CJUE – 18 OCTOBRE 2018 – QUESTION PREJUDICIELLE– AFFAIRE C-207/17 – ROTHO BLASS SRL

CJUE – 18 OCTOBRE 2018 – QUESTION PREJUDICIELLE– AFFAIRE C-207/17 – ROTHO BLASS SRL

Droit douanier / Droits antidumping / Accord sur les droits antidumping de l’OMC / Rapports de l’organe de règlement des différends de l’OMC constatant l’incompatibilité d’un règlement de l’Union instituant des droits antidumping au droit de l’OMC / Invalidité du règlement anti-dumping (non)

 
Commentaire par : AARPI LEDRU & MOREAU AVOCATS - René Ledru – Avocat associé
Date de publication : février 2019
 

La validité des actes législatifs de l’Union au regard des traités OMC – notamment le GATT 1994 et l’Accord sur la mise en œuvre de l’article VI de l’accord général sur les tarifs douaniers et le commerce de 1994 - ne peut être mise en cause devant la Cour de justice de l’Union européenne (CJUE) que dans deux cas exceptionnels :

  • dans l’hypothèse où l’Union a entendu donner exécution à une obligation particulière assumée dans le cadre de ces accords, et
  • le cas dans lequel l’acte du droit de l’Union en cause renvoie expressément à des dispositions précises des mêmes accords.
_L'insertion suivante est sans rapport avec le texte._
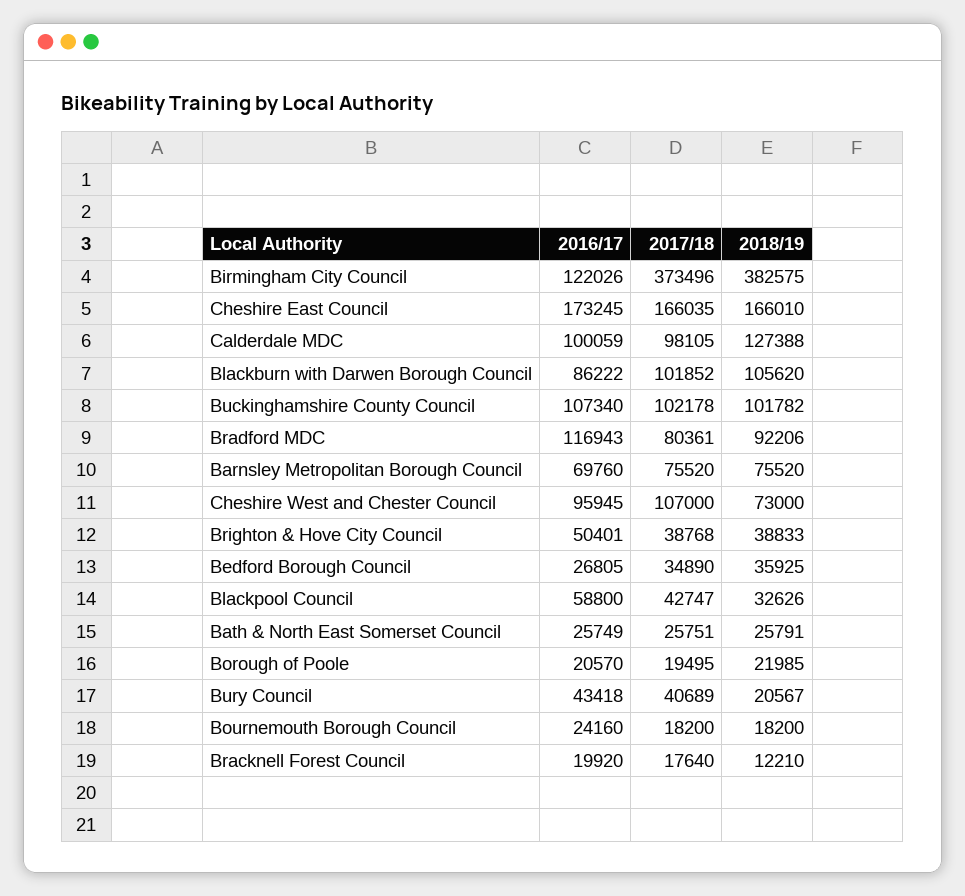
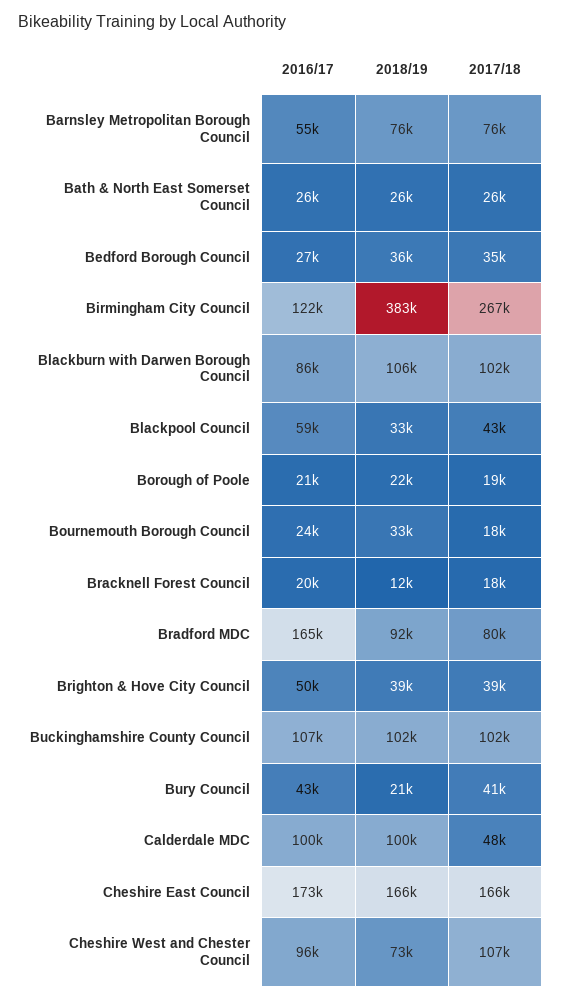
2017/18, Birmingham City Council: 373496 -> 267000
2017/18, Calderdale MDC: 98105 -> 48000
2018/19, Calderdale MDC: 127388 -> 100000
2016/17, Bradford MDC: 116943 -> 165000
2016/17, Barnsley Metropolitan Borough Council: 69760 -> 55000
2018/19, Bournemouth Borough Council: 18200 -> 33000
De manière générale, l’invocabilité par un justiciable d’un traité pour contester un acte législatif de l’Union est soumis à deux conditions : 1°) les dispositions en cause du traité doivent être  précises et inconditionnelles ; 2°) la nature et l’économie de cet accord ne doivent pas s’y opposer.
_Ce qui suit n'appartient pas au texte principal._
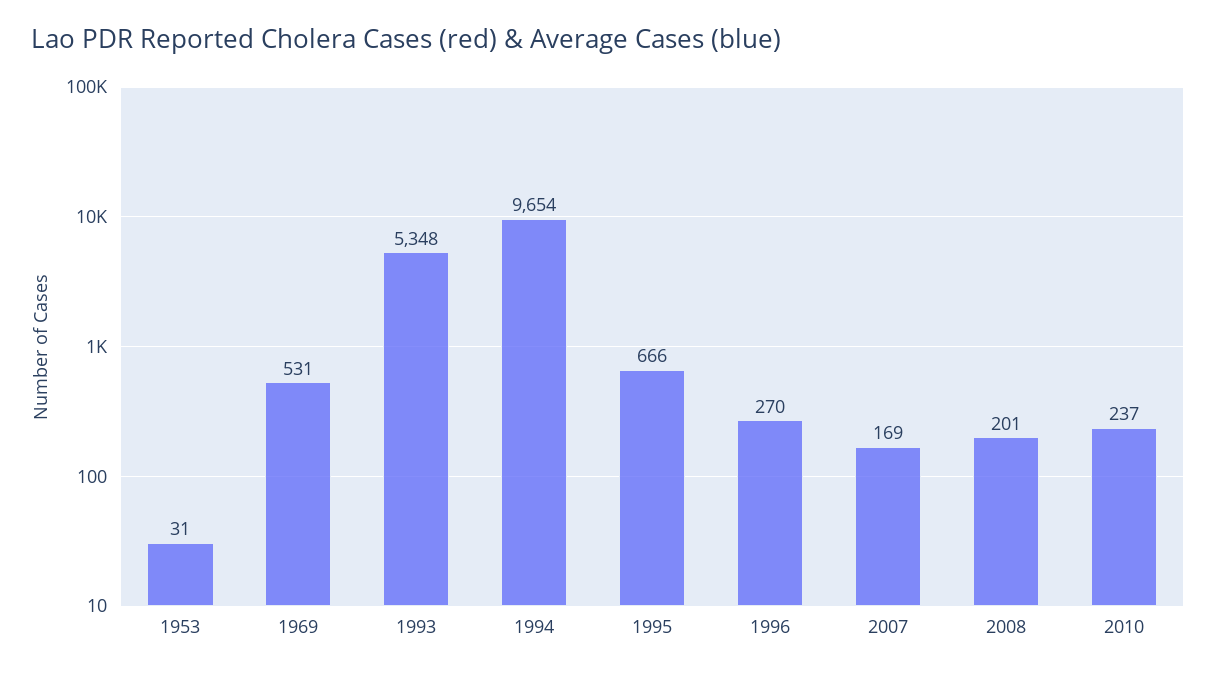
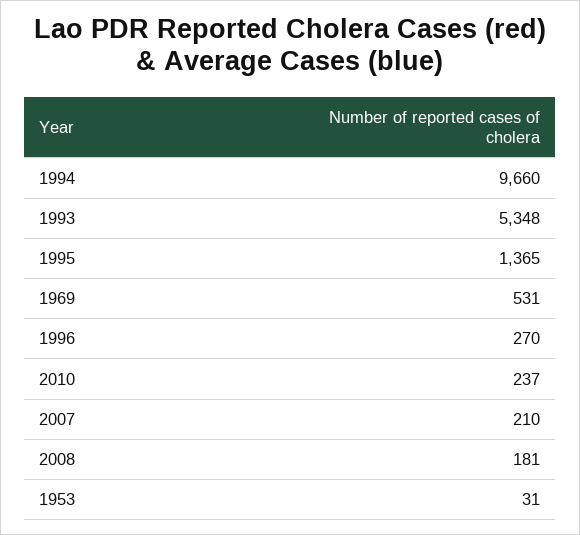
1994: 9654 -> 9660
1995: 666 -> 1365
2007: 169 -> 210
2008: 201 -> 181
Relativement au droit de l’OMC, c’est la seconde condition qui fait obstacle selon la Cour, à un contrôle en principe, car un tel contrôle réduirait la marge de manœuvre des organes exécutifs de l’Union par rapport à ses partenaires commerciaux.

En effet, l’Union européenne ne veut pas s’imposer une rigueur que les autres Etats membres de l’OMC ne prévoient pas. C’est bien l’absence de réciprocité qui motive cette position de la Cour qui n’est pas nouvelle. La possibilité pour les justiciables européens de faire contrôler un acte exécutif de l’Union, relatif à la politique commerciale est ainsi réduite aux deux hypothèses mentionnées ci-dessus.
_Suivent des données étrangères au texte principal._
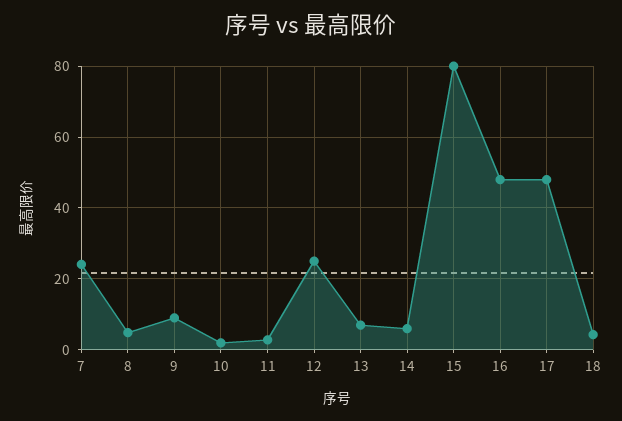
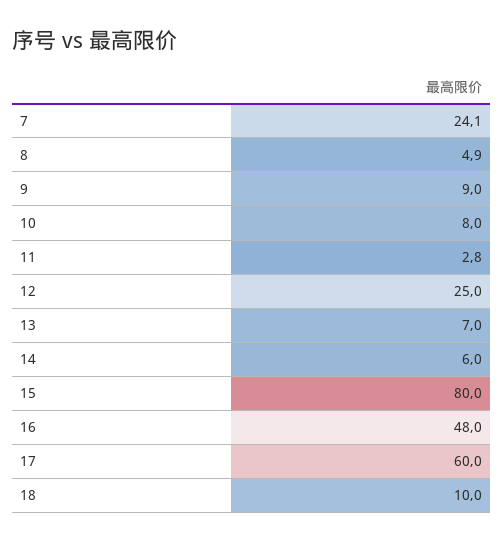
10: 2 -> 8
17: 48 -> 60
18: 4 -> 10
En ce qui concerne les rapports adoptés par le groupe spécial et l’organe d’appel de l’OMC, ils suivent le même régime que les traités dont ils assurent le respect : « les décisions de l’ORD constatant le non-respect des règles de l’OMC ne sauraient en principe, […] être fondamentalement distinguées des règles matérielles traduisant les obligations contractées par un membre dans le cadre de l’OMC. Ainsi, une recommandation ou une décision de l’ORD constatant le non-respect desdites règles ne saurait en principe, […] être invoquée devant la juridiction de l’Union aux fins d’établir si une réglementation de celle-ci est incompatible avec cette recommandation ou cette décision ».

En l’espèce, il s’agissait d’un règlement antidumping que l’organe d’appel de l’ORD avait jugé incompatible avec l’accord sur les droits antidumping du Conseil. L’Union a, suite à cette décision, diminué les droits antidumping. Après une nouvelle décision d’incompatibilité de l’ORD, l’Union avait décidé de supprimer les droits antidumping pour l’avenir seulement en précisant expressément que la suppression des droits antidumping ne pourrait pas fonder des demandes de remboursement.

Ces règlements ne faisaient pas référence de manière précise à une disposition du GATT ou de l’accord sur les droits antidumping de l’OMC. Ainsi, ils ne pouvaient être invalidés sur le fondement de ces mêmes accords.